Records »
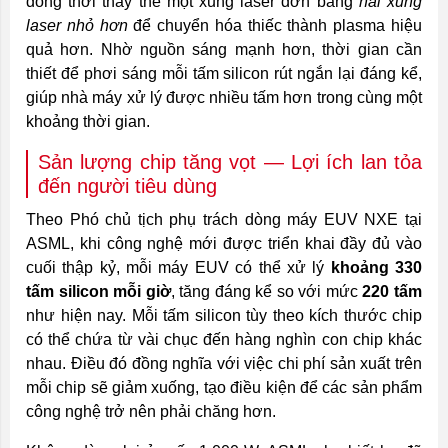
đồng thời thay thế một xung laser đơn bằng
hai xung
laser nhỏ hơn
để chuyển hóa thiếc thành plasma hiệu
quả hơn. Nhờ nguồn sáng mạnh hơn, thời gian cần
thiết để phơi sáng mỗi tấm silicon rút ngắn lại đáng kể,
giúp nhà máy xử lý được nhiều tấm hơn trong cùng một
khoảng thời gian.
Sản lượng chip tăng vọt — Lợi ích lan tỏa
đến người tiêu dùng
Theo Phó chủ tịch phụ trách dòng máy EUV NXE tại
ASML, khi công nghệ mới được triển khai đầy đủ vào
cuối thập kỷ, mỗi máy EUV có thể xử lý
khoảng 330
tấm silicon mỗi giờ
, tăng đáng kể so với mức
220 tấm
như hiện nay. Mỗi tấm silicon tùy theo kích thước chip
có thể chứa từ vài chục đến hàng nghìn con chip khác
nhau. Điều đó đồng nghĩa với việc chi phí sản xuất trên
mỗi chip sẽ giảm xuống, tạo điều kiện để các sản phẩm
công nghệ trở nên phải chăng hơn.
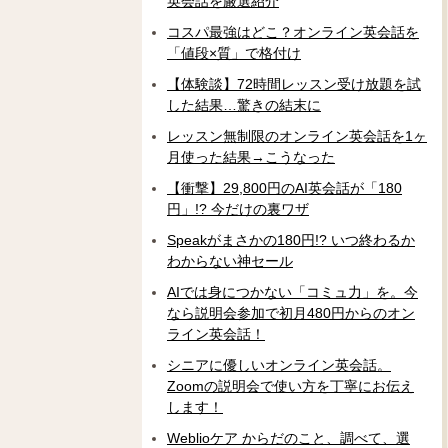
英会話を厳選紹介
コスパ最強はどこ？オンライン英会話を
「値段×質」で格付け
【体験談】72時間レッスン受け放題を試
した結果…驚きの結末に
レッスン無制限のオンライン英会話を1ヶ
月使った結果→こうなった
【衝撃】29,800円のAI英会話が「180
円」!? 今だけの裏ワザ
Speakがまさかの180円!? いつ終わるか
わからない神セール
AIでは身につかない「コミュ力」を。今
なら説明会参加で初月480円からのオン
ライン英会話！
シニアに優しいオンライン英会話。
Zoomの説明会で使い方を丁寧にお伝え
します！
Weblioケア からだのこと、調べて、選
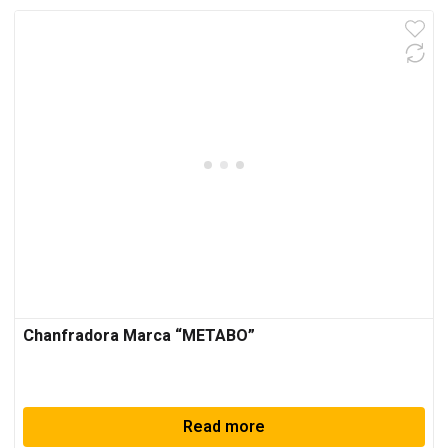
Chanfradora Marca “METABO”
Read more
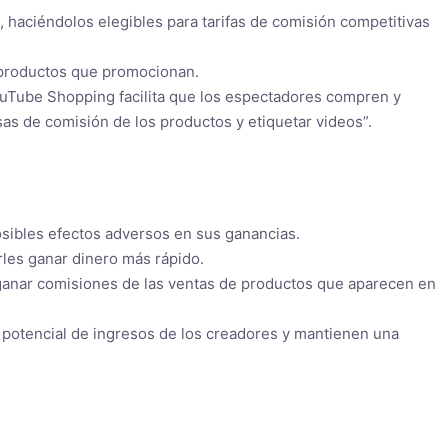
 haciéndolos elegibles para tarifas de comisión competitivas
 productos que promocionan.
YouTube Shopping facilita que los espectadores compren y
as de comisión de los productos y etiquetar videos”.
sibles efectos adversos en sus ganancias.
rles ganar dinero más rápido.
 ganar comisiones de las ventas de productos que aparecen en
 potencial de ingresos de los creadores y mantienen una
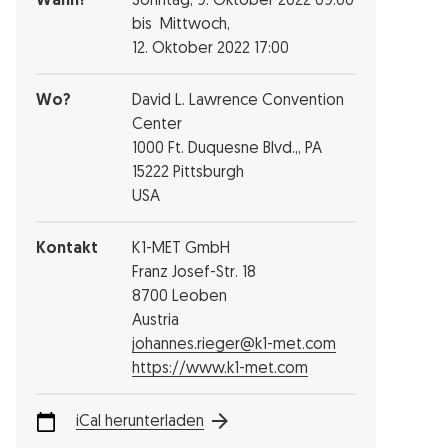
Wann?
Sonntag,
9. Oktober 2022
09:00
bis
Mittwoch,
12. Oktober 2022
17:00
Wo?
David L. Lawrence Convention
Center
1000 Ft. Duquesne Blvd.,, PA
15222 Pittsburgh
USA
Kontakt
K1-MET GmbH
Franz Josef-Str. 18
8700 Leoben
Austria
johannes.rieger@k1-met.com
https://www.k1-met.com
iCal herunterladen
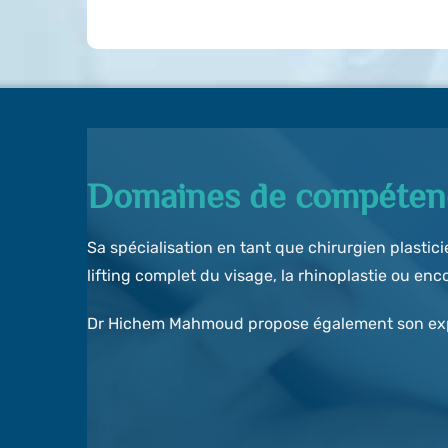
Domaines de compéten
Sa spécialisation en tant que chirurgien plastic
lifting complet du visage, la rhinoplastie ou enc
Dr Hichem Mahmoud propose également son exper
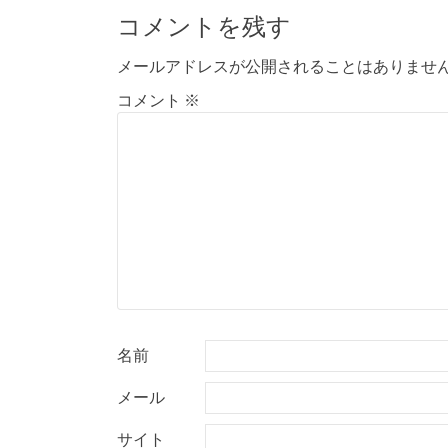
稿
コメントを残す
ナ
メールアドレスが公開されることはありませ
ビ
コメント
※
ゲ
ー
シ
ョ
ン
名前
メール
サイト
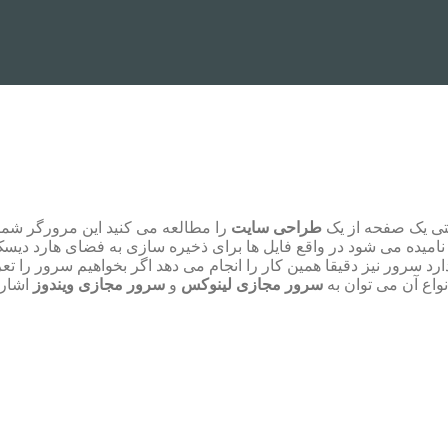
تی یک صفحه از یک
طراحی سایت
را مطالعه می کنید این مرورگر شما
نامیده می شود در واقع فایل ها برای ذخیره سازی به فضای هارد دیسک
د سرور نیز دقیقا همین کار را انجام می دهد اگر بخواهیم سرور را ت
واع آن می توان به
سرور مجازی لینوکس
و
سرور مجازی ویندوز
اشاره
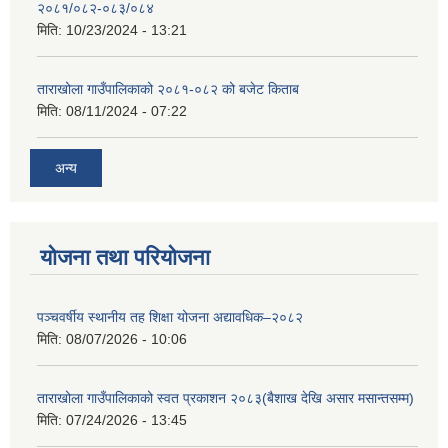
२०८१/०८२-०८३/०८४
मिति:
10/23/2024 - 13:21
ताराखोला गाउँपालिकाको २०८१-०८२ को बजेट किताब
मिति:
08/11/2024 - 07:22
अन्य
योजना तथा परियोजना
पञ्चवर्षीय स्थानीय तह शिक्षा योजना अद्यावधिक–२०८२
मिति:
08/07/2026 - 10:06
ताराखोला गाउँपालिकाको स्वत प्रकाशन २०८३(बैशाख देखि असार मसान्तसम्म)
मिति:
07/24/2026 - 13:45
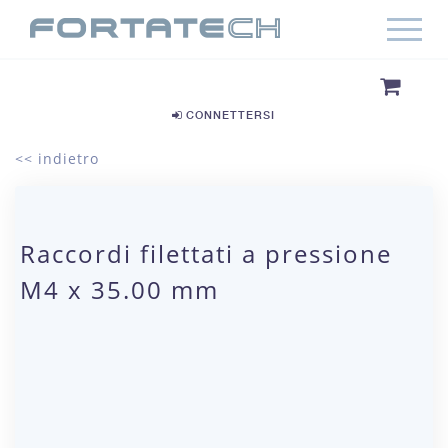
CONNETTERSI
<< indietro
Raccordi filettati a pressione
M4 x 35.00 mm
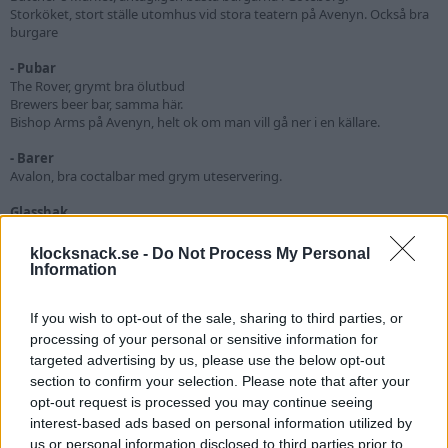
Storköket, stort ställe utomhus vid stora teatern på Avenyn. Också bra
burgare
- Pubar
The Rover, grymt bra ölutbud
Brewers beer bar, samma här.
Bishop Arms på Avenyn, helt ok om man vill gå ner i en källare.
- Barer
Avalon, bra coctalbar med grym uteservering.
Glasshak
Gelato Da Luca, bland den bästa glassen du hittar norr om Bologna.
klocksnack.se -
Do Not Process My Personal
Badställen
Information
Ta en skärgårdsbåt till valfri ö och hitta en bra plats.
If you wish to opt-out of the sale, sharing to third parties, or
Widowmaker
R
processing of your personal or sensitive information for
e
a
targeted advertising by us, please use the below opt-out
vaniljglass
c
V
section to confirm your selection. Please note that after your
t
Nisse på lagret
2-Faktor
i
opt-out request is processed you may continue seeing
o
interest-based ads based on personal information utilized by
n
us or personal information disclosed to third parties prior to
31 Maj 2016
s
#15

Exercise details » Could you repeat everything from the line containing "२०८१/०८२-०८३/०८४" down to the line containing "M4 x 35.00 mm", substituting "Giunti" for "Raccordi" and keeping all else the same? Leave the pictures out of your answer.

Written response »
२०८१/०८२-०८३/०८४
मिति:
10/23/2024 - 13:21
ताराखोला गाउँपालिकाको २०८१-०८२ को बजेट किताब
मिति:
08/11/2024 - 07:22
अन्य
योजना तथा परियोजना
पञ्चवर्षीय स्थानीय तह शिक्षा योजना अद्यावधिक–२०८२
मिति:
08/07/2026 - 10:06
ताराखोला गाउँपालिकाको स्वत प्रकाशन २०८३(बैशाख देखि असार मसान्तसम्म)
मिति:
07/24/2026 - 13:45
CONNETTERSI
<< indietro
Giunti filettati a pressione
M4 x 35.00 mm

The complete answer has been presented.